Marcellus drilling started to take off in the middle of the last decade. For now, activity is centered in Pennsylvania, the birthplace of the modern petroleum industry where Edwin Drake drilled the first commercial oil well in Titusville in 1859. One reason for Pennsylvania's pre-eminence is that the state's shale has greater amounts of organic matter that--through the slow process of geologic alchemy--morphed into natural gas. Another reason is that Pennsylvania remains the lone major gas-producing state to not hit drillers with a severance, or extraction, tax. Supporters of the tax say it's a logical way to help plug a gap in the state's yawning budget deficit.

But a wider debate centers around fracking's potential impact on water quality. After gas migrated from a Cabot Oil & Gas well in Dimock Township, Pa., in April 2010, the state made the company pay a $240,000 fine and install water treatment systems in 14 homes where water contamination occurred, and the state barred the company from drilling new wells in the township for a year.

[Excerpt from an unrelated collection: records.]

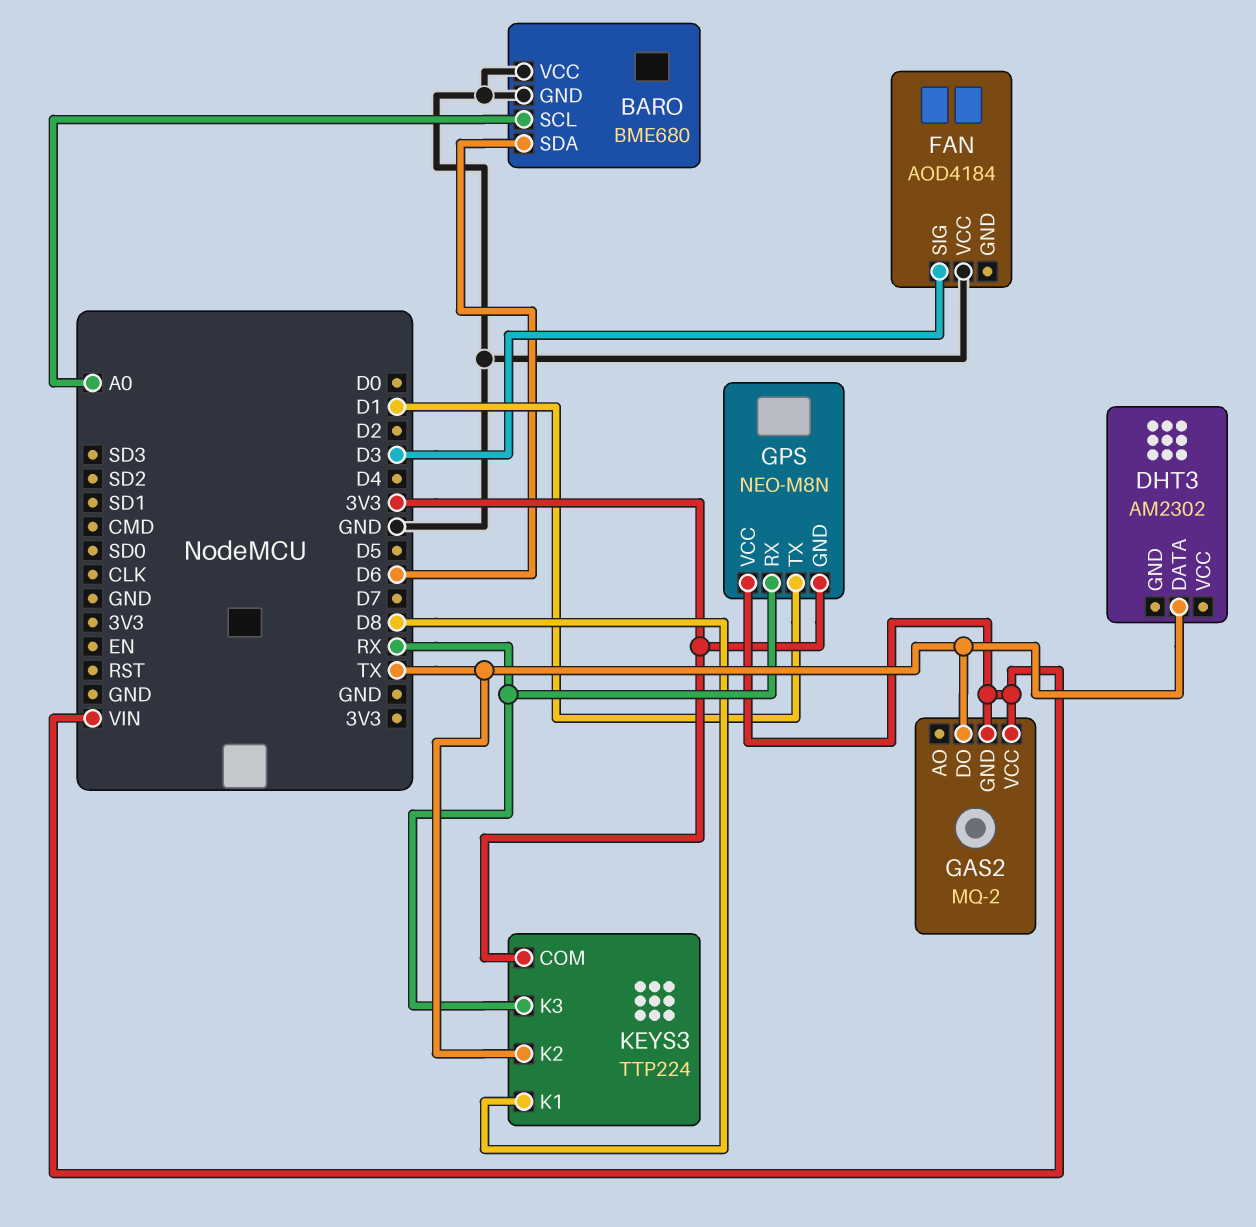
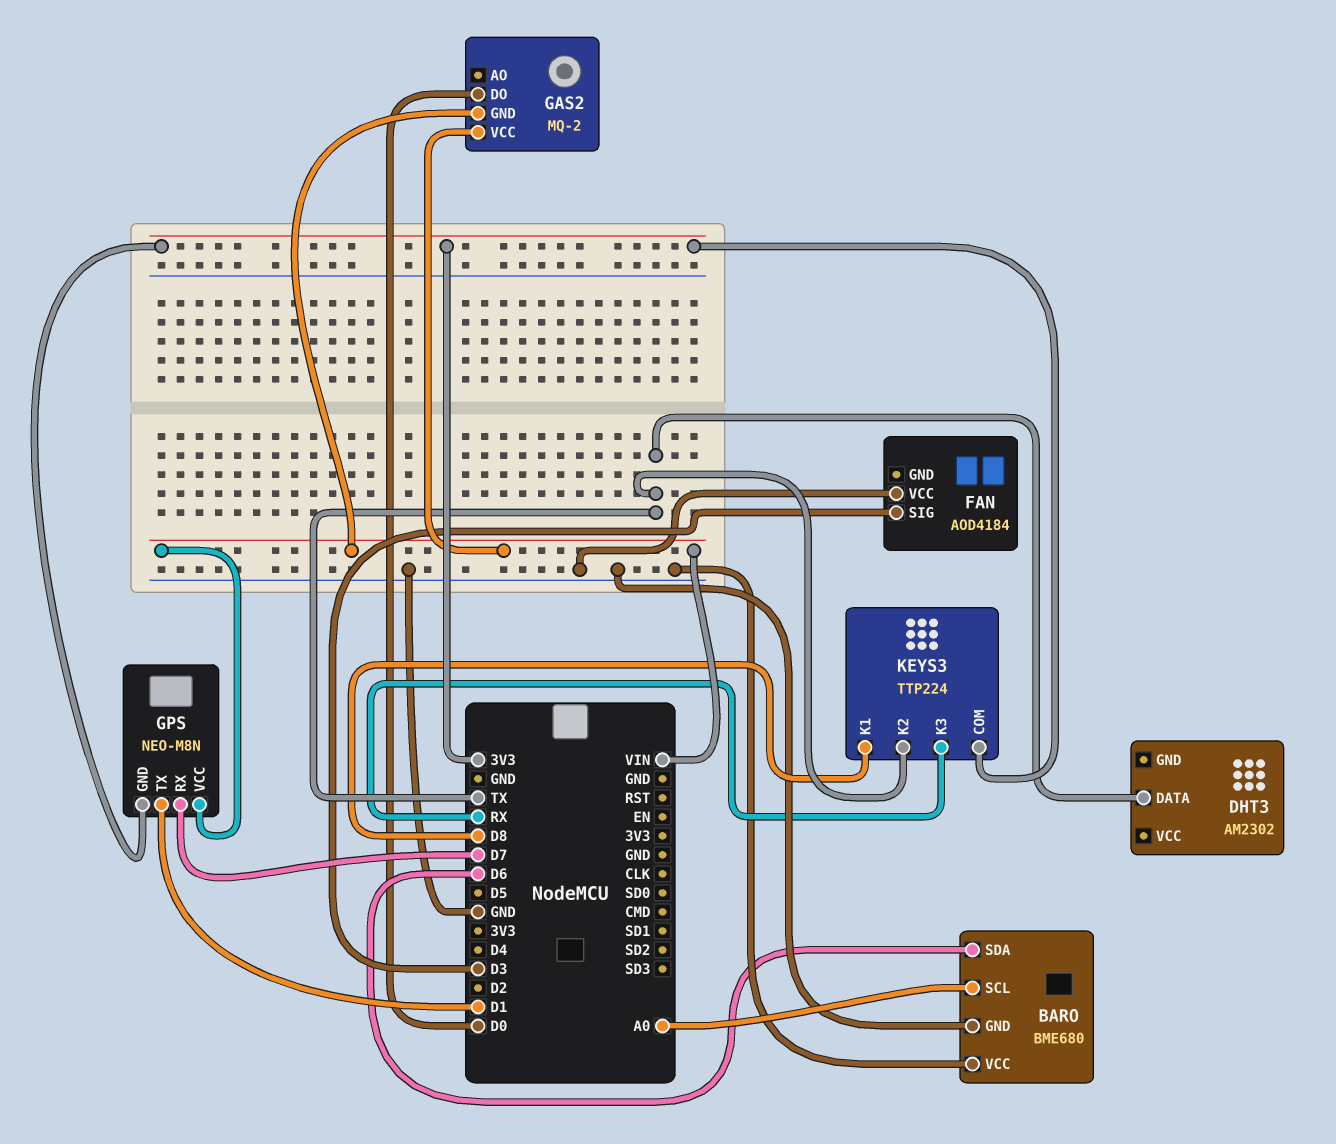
GAS2 pin DO: TX -> D0
GPS pin RX: RX -> D7

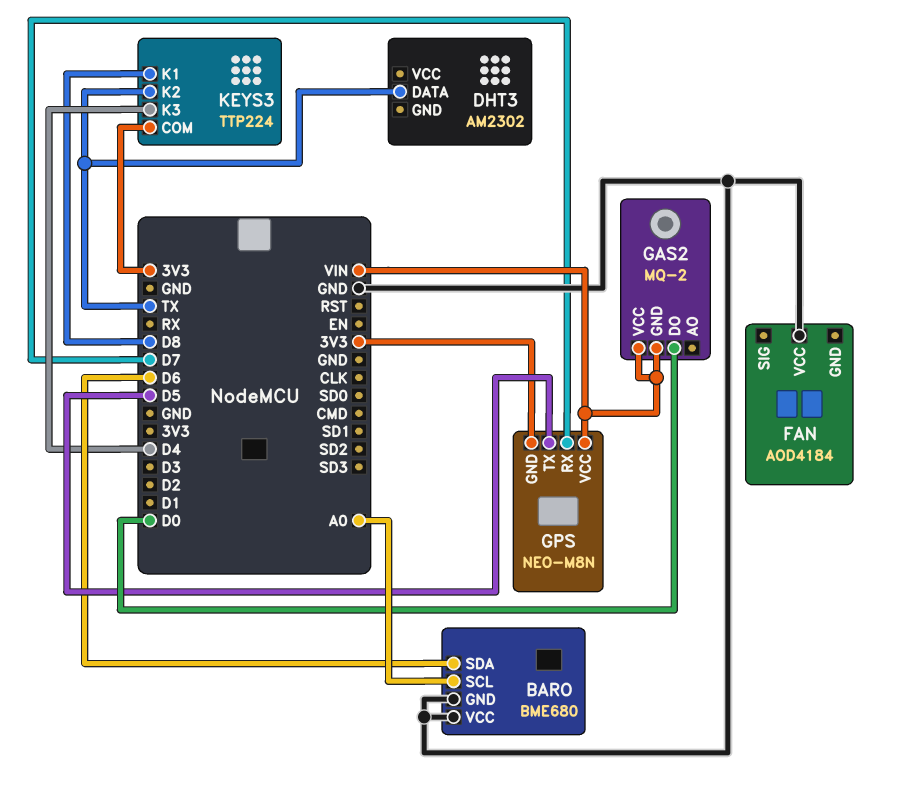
FAN pin SIG: D3 -> none
GPS pin TX: D1 -> D5
KEYS3 pin K3: RX -> D4

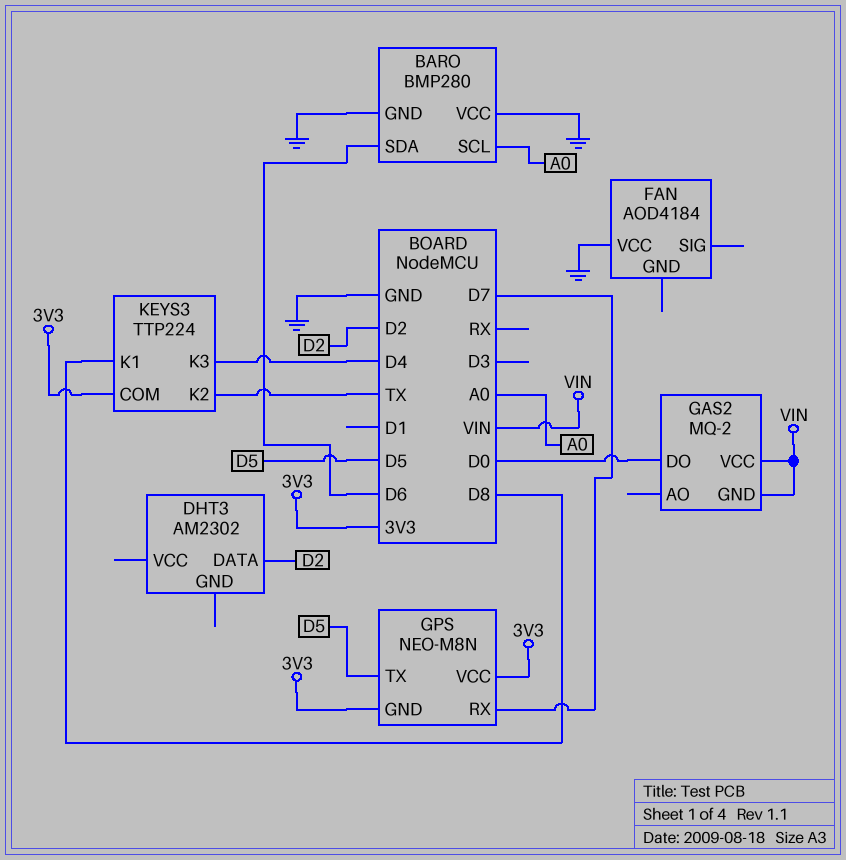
BARO: BME680 -> BMP280
DHT3 pin DATA: TX -> D2
GPS pin VCC: VIN -> 3V3

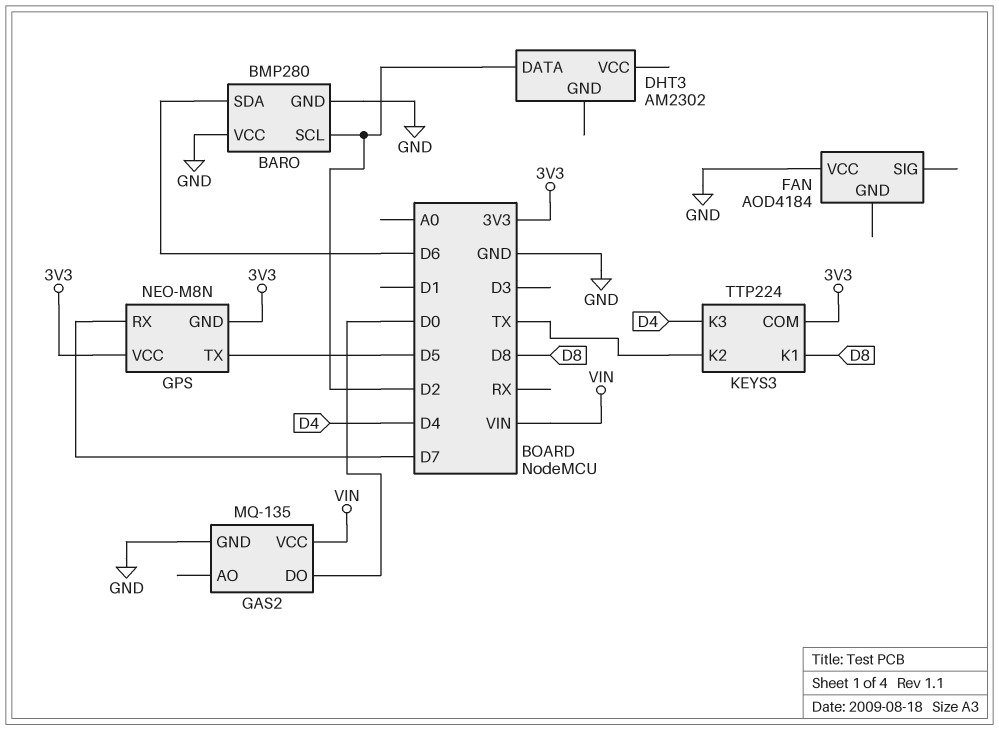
BARO pin SCL: A0 -> D2
GAS2: MQ-2 -> MQ-135
GAS2 pin GND: VIN -> GND

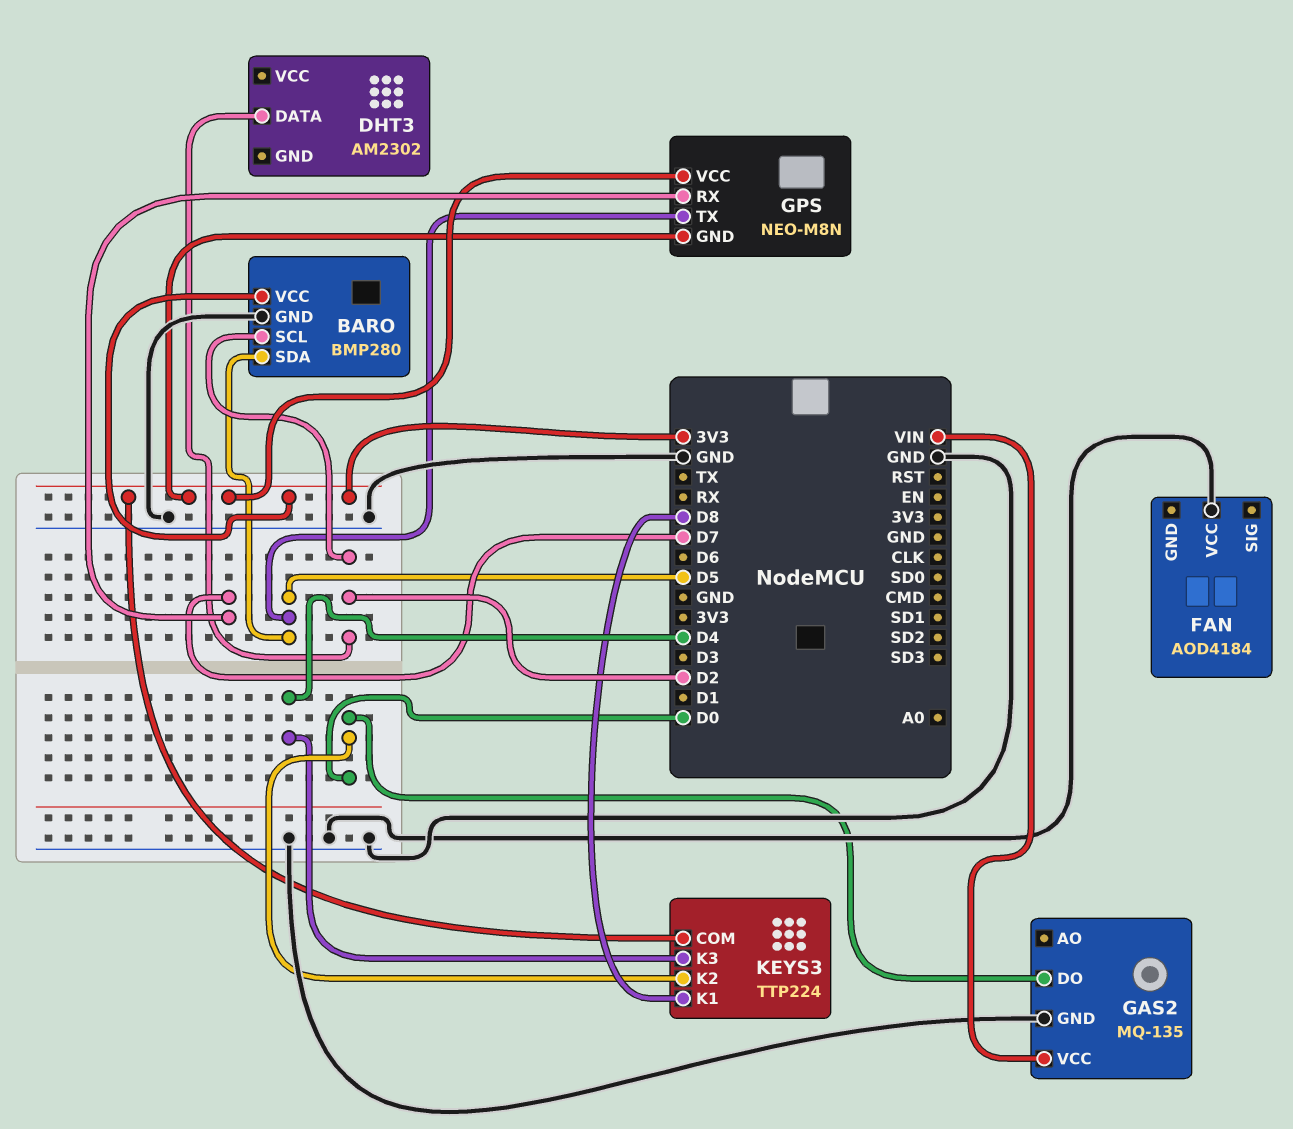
BARO pin SDA: D6 -> D5
BARO pin VCC: GND -> 3V3
KEYS3 pin K2: TX -> D0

Last June, after a blowout of an EOG Resource Inc. well that reportedly spewed gas and wastewater for 16 hours, Pennsylvania halted the company's operations in the state for 40 days and levied fines of $353,400. And in August, the state fined Atlas Resources more than $97,000 after fracking fluids overflowed a wastewater pit and contaminated a nearby watershed.

More recently, a blowout at a Chesapeake well in northeast Pennsylvania this past April caused thousands of gallons of chemical-laced fracking fluid to spew from the site for about a day. In response, the company voluntarily supsended all well completion operations in the state while it investigated the incident.

Chesapeake's drilling operations have racked up so many citations in the Marcellus that Harrington Investments, a Napa, Calif., asset management firm focused on socially responsible investing, in March divested all of its 56,025 shares of Chesapeake stock, valued at the time at about $1.9 million. "One of our screens is if a company continues to violate EPA standards, we have to divest the company," says Dale Wannen, a portfolio manager at Harrington.

Wannen says Harrington is searching for other natural gas companies to invest in. "The whole hydraulic fracking issue is a big concern of ours," he says. "We're still looking, but we haven't found a company yet we'd invest in."

Larisa Ruoff from Green Century Capital Management says her company started tracking fracking in 2009. It filed its first shareholder resolutions the following year and enlisted the help of the Investor Environmental Health Network (IEHN), a partnership of investment managers concerned about the financial and public health risks associated with corporate toxic chemicals policies.

The shareholder campaign seeks better disclosure about the business, regulatory and environmental risks of natural gas hydraulic fracturing by seeking adoption of best management practices in the areas of recycling and reusing waste waters, reducing the volumes and toxicity of chemicals, disclosing the chemicals used in fracking operations and ensuring well integrity.